(Lettera non datata: 1936?)
[…] anche per noi verrà l’ora in cui ogni fatica sarà finita e sarà per sempre aperta la porta del Paradiso! Il sabato senza vesperi, il giorno senza tramonti; quale gioia e quale soave mestizia insieme: perché fino a quando questo giorno non è arrivato c’è nel cuore una vena di santa amarezza, un senso soavissimo di pianto il quale ci avverte che ancora la Patria non è raggiunta e che bisogna camminare e lavorare ancora!
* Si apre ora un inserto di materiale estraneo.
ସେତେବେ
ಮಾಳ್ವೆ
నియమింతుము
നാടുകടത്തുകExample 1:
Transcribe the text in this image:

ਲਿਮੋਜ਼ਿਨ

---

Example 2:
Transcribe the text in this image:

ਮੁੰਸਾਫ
Ma per noi camminare e lavorare per Gesù è grande festa, non è vero? Cosa importa se ci saranno richiesti altri sacrifici: tutta la nostra vita è un unico e perenne sacrificio, e le lagrime stesse hanno per noi un sapore che preannunzia i gusti e le gioie del secolo futuro!
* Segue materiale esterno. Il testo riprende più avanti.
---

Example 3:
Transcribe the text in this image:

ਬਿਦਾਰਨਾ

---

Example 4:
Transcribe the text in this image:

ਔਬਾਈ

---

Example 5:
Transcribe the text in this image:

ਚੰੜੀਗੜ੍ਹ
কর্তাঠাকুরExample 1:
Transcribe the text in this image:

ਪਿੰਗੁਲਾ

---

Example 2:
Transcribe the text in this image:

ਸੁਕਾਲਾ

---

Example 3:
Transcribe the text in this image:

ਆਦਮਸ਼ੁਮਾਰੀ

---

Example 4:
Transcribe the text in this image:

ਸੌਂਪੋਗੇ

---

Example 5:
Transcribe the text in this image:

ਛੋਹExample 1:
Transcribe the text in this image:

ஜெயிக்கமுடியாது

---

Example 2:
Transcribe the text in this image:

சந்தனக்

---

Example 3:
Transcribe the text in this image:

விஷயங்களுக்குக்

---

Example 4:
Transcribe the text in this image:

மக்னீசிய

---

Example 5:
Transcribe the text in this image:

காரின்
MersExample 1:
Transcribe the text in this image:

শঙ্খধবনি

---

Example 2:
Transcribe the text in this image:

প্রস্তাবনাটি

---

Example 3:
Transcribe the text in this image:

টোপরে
[…] Corriamo dunque, veloci verso il Cielo: scoviamo nel cuore tutte le energie che possiamo e mettiamo queste energie a servizio dell’amore; l’amore è ardente, è deciso, è gioioso, è generoso; l’amore può ogni cosa, è audace; esso tende irresistibilmente a quell’ultimo amplesso che fa della creatura e del creatore una sola ed inscindibile unità!